### TEKS

=====

Jumat, 18 Januari 08
Dalam penelitian atau penyidikan masalah BLBI oleh Kejaksaan Agung yang menjadi prioritas adalah kasus BCA dan BDNI. Terutama kasus BCA, publikasi oleh media massa cukup intensif. Mungkin karena itu, para anggota DPR dalam interpelasinya nanti juga akan menyorot kasus BCA. Maka dalam serial artikel tentang BLBI, kasus BCA saya tulis secara khusus dalam satu artikel.
Rush dan BLBI
Dengan terjadinya krisis moneter dan ekonomi tahun 1997 BCA terkena rush. Untuk meredam rush BCA menerima BLBI yang jumlah seluruhnya Rp. 32 trilyun.
Jumlah tersebut diberikan secara bertahap dengan jumlah Rp. 8 trilyun, Rp. 13,28 trilyun dan Rp. 10,71 trilyun, atau seluruhnya Rp. 31,99 trilyun (dibulatkan menjadi Rp. 32 trilyun)
Dari jumlah ini yang telah dibayarkan oleh BCA adalah cicilan utang pokok sebesar Rp. 8 trilyun dan pembayaran bunga sebesar Rp. 8,3 trilyun yang tingkat bunganya ketika itu sebesar 70 % per tahun.

=====

### DATA YANG DIBERIKAN

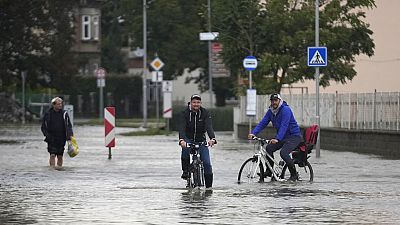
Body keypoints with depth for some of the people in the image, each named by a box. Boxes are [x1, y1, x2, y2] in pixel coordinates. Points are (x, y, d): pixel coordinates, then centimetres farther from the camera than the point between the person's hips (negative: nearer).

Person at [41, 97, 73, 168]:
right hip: (52, 138, -2)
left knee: (60, 156, 5)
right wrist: (47, 135, -10)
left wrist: (69, 135, -10)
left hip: (61, 139, 2)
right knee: (52, 155, -12)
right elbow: (43, 127, 5)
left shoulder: (64, 114, 5)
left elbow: (69, 126, 5)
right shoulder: (48, 114, 1)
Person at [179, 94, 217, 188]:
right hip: (188, 139, -1)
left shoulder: (205, 113, -9)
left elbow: (209, 127, -22)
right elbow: (182, 127, -24)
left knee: (206, 163, -9)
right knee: (185, 149, -35)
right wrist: (181, 140, -43)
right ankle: (185, 171, -15)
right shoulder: (185, 113, -12)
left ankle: (209, 186, 1)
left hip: (201, 140, 1)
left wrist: (212, 139, -41)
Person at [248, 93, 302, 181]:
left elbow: (284, 126, -30)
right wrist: (253, 133, -17)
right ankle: (269, 171, 3)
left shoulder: (285, 110, -20)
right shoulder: (271, 111, 4)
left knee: (284, 153, -26)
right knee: (269, 148, -10)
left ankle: (294, 174, -11)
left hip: (294, 136, -8)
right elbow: (263, 123, -2)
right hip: (283, 137, 8)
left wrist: (277, 139, -42)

=====

### LATIHAN 1
Kembalikan bagian artikel tentang BLBI antara "Jumat, 18 Januari" dan "Rp. 32 trilyun)", termasuk kedua batas itu, tanpa perubahan.
### LATIHAN 2
Tentukan apakah setiap pernyataan berikut sesuai dengan artikel tentang BLBI. Jawab ya atau tidak, lalu kutip kata-kata artikel yang menentukannya.
(a) Kejaksaan Agung memprioritaskan kasus BCA dan BDNI dalam penyidikan masalah BLBI.
(b) BLBI untuk BCA diberikan sekaligus dalam satu tahap.
(c) Tingkat bunga ketika itu sebesar 7% per tahun.
### LATIHAN 3
Menurut artikel tentang BLBI, mengapa BCA menerima BLBI?

### JAWABAN AKHIR 1
Jumat, 18 Januari 08
Dalam penelitian atau penyidikan masalah BLBI oleh Kejaksaan Agung yang menjadi prioritas adalah kasus BCA dan BDNI. Terutama kasus BCA, publikasi oleh media massa cukup intensif. Mungkin karena itu, para anggota DPR dalam interpelasinya nanti juga akan menyorot kasus BCA. Maka dalam serial artikel tentang BLBI, kasus BCA saya tulis secara khusus dalam satu artikel.
Rush dan BLBI
Dengan terjadinya krisis moneter dan ekonomi tahun 1997 BCA terkena rush. Untuk meredam rush BCA menerima BLBI yang jumlah seluruhnya Rp. 32 trilyun.
Jumlah tersebut diberikan secara bertahap dengan jumlah Rp. 8 trilyun, Rp. 13,28 trilyun dan Rp. 10,71 trilyun, atau seluruhnya Rp. 31,99 trilyun (dibulatkan menjadi Rp. 32 trilyun)

### JAWABAN AKHIR 2
(a) Ya: "yang menjadi prioritas adalah kasus BCA dan BDNI".
(b) Tidak: "diberikan secara bertahap dengan jumlah Rp. 8 trilyun, Rp. 13,28 trilyun dan Rp. 10,71 trilyun".
(c) Tidak: "yang tingkat bunganya ketika itu sebesar 70 % per tahun".

### JAWABAN AKHIR 3
BCA terkena rush ketika terjadi krisis moneter dan ekonomi tahun 1997. BLBI sebesar Rp. 32 trilyun diterimanya untuk meredam rush tersebut.